At an altitude of 236m (775ft), the hilltop ruins of the Kasbah, within restored ramparts, offer a stunning view of Agadir and its bay. Built by Mohammed Ech Cheikh in 1540 to keep the Portuguese fortress under surveillance, it was restored in 1752 by Moulay Abdallah and accommodated a garrison of renegade Christians and Turkish mercenaries.
South of the city in a bay with 9km (6miles) of fine sand, is Agadir’s main attraction, the sheltered beach. It offers one of the safest swimming of Morocco’s Atlantic coast. The city enjoys 300 days of sunshine a year, making this an ideal destination for holidaymakers. Many cafés, hotels and restaurants line the beach, where you can rent sailboards, jet-skis, water scooters or enjoy a ride on horses or camels.
Located on the edge of the city, the port consists of a large complex with about 20 canning and freezing factories where the produce of the sea is processed. As Morocco’s foremost fishing port, an auction takes place every afternoon in the fish market. Agadir also exports citrus fruit, fresh vegetables, canned food and ore.

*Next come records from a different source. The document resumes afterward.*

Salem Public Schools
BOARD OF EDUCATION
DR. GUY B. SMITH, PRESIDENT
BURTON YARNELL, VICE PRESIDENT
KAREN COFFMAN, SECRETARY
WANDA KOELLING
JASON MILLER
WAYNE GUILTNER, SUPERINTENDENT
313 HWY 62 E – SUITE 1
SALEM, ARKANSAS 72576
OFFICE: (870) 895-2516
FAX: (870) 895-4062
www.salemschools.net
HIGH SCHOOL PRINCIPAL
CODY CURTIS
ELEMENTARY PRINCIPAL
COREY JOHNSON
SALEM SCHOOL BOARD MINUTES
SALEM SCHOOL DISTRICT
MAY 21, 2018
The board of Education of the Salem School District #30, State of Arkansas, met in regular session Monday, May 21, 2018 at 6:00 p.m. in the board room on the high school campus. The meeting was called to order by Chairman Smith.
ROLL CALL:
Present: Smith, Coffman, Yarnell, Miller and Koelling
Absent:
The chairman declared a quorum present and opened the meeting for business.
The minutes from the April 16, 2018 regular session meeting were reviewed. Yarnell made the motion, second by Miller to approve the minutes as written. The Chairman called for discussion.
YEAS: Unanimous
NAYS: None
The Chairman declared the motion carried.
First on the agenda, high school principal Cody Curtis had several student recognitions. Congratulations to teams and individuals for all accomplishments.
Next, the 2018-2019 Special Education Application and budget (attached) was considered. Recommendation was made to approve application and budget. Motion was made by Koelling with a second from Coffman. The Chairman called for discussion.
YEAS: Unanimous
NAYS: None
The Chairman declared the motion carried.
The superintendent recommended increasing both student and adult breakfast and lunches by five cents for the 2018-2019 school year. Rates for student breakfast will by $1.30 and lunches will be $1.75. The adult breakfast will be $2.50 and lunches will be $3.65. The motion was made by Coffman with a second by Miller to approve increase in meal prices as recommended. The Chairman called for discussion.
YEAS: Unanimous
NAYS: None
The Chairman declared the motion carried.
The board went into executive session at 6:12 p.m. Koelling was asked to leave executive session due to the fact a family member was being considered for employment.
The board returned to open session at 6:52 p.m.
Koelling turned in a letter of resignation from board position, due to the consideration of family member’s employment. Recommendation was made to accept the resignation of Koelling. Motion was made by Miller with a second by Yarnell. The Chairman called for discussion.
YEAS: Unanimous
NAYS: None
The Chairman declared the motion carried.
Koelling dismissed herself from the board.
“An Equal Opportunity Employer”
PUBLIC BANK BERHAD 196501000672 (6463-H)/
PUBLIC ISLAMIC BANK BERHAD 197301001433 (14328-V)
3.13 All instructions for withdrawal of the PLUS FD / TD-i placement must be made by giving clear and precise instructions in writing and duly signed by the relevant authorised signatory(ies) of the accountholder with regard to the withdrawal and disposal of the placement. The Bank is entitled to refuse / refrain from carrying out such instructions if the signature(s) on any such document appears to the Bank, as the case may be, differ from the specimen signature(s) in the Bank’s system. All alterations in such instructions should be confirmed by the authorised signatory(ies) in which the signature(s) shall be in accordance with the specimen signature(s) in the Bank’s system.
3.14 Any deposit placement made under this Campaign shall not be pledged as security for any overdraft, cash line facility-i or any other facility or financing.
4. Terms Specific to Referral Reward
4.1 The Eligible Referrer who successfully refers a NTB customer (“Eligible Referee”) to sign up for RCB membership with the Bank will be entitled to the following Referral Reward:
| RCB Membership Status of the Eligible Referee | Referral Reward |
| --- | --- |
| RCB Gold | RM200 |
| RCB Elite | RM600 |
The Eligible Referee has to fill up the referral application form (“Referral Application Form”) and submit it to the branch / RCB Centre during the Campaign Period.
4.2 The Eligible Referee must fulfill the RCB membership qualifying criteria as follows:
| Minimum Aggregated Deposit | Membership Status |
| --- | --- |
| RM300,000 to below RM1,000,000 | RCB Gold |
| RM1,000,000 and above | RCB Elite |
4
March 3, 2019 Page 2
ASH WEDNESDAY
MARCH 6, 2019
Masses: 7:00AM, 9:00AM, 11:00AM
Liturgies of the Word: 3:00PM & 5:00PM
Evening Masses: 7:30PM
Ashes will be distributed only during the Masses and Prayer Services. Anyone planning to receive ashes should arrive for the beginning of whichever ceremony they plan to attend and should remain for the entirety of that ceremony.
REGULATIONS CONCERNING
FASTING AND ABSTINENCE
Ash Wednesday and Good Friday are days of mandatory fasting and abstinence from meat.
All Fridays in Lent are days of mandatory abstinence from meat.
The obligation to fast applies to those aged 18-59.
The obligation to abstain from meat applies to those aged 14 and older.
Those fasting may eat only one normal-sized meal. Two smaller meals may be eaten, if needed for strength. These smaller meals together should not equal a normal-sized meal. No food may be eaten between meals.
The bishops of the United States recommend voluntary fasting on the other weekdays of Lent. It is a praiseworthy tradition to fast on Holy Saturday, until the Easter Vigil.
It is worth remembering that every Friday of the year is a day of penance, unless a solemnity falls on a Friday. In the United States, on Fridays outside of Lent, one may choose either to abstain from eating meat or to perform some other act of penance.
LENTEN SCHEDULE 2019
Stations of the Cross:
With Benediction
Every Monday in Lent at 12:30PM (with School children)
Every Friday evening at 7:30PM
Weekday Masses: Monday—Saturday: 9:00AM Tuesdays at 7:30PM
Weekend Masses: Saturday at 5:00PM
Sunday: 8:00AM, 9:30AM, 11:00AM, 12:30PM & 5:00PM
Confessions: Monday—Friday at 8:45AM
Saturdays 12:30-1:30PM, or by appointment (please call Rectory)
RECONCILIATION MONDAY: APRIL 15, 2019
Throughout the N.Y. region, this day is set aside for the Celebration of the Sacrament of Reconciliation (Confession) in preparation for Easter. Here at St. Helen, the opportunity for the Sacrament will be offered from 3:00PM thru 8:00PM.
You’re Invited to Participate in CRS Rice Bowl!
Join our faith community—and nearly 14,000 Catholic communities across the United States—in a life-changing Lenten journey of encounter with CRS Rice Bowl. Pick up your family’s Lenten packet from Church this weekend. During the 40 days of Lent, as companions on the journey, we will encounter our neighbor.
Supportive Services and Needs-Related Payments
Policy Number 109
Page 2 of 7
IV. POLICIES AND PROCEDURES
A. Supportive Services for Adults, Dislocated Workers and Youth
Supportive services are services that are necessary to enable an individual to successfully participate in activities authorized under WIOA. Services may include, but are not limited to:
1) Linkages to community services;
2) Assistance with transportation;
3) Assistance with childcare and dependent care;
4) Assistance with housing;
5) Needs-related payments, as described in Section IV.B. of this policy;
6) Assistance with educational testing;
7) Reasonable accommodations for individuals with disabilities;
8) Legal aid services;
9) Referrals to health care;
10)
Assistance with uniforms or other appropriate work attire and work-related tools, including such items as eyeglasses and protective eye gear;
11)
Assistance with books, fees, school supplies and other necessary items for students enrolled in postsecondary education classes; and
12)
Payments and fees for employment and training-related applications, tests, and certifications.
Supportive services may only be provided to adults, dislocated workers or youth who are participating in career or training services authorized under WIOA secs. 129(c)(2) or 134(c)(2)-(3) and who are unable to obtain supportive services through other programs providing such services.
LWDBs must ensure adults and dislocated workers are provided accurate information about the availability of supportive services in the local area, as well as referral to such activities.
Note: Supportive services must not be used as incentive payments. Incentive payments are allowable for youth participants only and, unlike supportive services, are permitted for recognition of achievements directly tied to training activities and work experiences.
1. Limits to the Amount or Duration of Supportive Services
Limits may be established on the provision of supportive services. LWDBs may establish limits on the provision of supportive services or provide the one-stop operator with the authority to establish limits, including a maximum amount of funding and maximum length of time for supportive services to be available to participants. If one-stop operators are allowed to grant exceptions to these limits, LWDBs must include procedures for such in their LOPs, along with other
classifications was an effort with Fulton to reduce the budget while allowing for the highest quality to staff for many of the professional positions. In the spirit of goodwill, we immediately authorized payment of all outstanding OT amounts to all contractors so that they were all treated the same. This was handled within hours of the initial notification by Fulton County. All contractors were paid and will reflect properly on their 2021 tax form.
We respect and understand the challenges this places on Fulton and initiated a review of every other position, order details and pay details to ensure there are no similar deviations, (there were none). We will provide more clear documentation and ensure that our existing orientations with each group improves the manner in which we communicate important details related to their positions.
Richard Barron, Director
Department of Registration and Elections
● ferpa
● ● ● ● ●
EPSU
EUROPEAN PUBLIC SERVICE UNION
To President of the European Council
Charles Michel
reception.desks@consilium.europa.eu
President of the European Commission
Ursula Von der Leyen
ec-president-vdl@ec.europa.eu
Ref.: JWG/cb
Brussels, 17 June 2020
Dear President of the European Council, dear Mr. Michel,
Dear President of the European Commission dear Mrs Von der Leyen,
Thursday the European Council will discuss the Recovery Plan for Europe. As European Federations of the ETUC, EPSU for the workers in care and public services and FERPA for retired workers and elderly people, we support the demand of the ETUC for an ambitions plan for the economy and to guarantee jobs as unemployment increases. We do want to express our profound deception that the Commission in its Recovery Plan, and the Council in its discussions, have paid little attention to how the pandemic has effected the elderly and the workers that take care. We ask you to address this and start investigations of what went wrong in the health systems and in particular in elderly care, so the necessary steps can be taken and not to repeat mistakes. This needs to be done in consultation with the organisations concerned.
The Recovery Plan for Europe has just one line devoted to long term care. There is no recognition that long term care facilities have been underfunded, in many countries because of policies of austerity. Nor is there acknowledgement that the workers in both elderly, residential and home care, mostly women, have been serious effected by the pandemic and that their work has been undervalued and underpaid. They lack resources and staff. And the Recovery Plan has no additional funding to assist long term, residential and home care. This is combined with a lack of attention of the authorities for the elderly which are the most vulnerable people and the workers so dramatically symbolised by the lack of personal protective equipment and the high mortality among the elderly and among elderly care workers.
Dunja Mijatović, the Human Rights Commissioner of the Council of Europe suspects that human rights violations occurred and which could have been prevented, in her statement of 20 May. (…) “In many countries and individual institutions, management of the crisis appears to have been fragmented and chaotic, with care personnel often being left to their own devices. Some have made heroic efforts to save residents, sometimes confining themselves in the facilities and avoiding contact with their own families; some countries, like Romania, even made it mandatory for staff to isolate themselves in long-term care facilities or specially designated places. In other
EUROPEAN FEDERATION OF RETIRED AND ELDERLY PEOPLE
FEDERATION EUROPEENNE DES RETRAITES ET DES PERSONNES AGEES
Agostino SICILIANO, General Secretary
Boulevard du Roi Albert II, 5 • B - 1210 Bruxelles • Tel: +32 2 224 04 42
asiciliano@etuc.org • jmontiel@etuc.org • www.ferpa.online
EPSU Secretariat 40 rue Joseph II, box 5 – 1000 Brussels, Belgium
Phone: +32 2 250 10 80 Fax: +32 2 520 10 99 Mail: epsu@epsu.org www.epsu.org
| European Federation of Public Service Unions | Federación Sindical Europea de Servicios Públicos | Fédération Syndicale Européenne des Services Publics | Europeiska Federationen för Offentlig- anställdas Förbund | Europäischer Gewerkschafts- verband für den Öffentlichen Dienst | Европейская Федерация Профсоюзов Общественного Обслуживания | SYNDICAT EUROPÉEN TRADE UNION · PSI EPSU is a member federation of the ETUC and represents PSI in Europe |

Agadir’s modern centre, the Nouveau Talborj, was built south to the old city. The main streets of the city centre run parallel to the beach. Pedestrian areas, lined with restaurants, shops and crafts outlets are concentrated around Boulevard Hassan II and Avenue du Prince Moulay Abdallah. There are some fine modern buildings, including the post office, the town hall and the stately law courts. The city’s bright white buildings are interspersed by many gardens.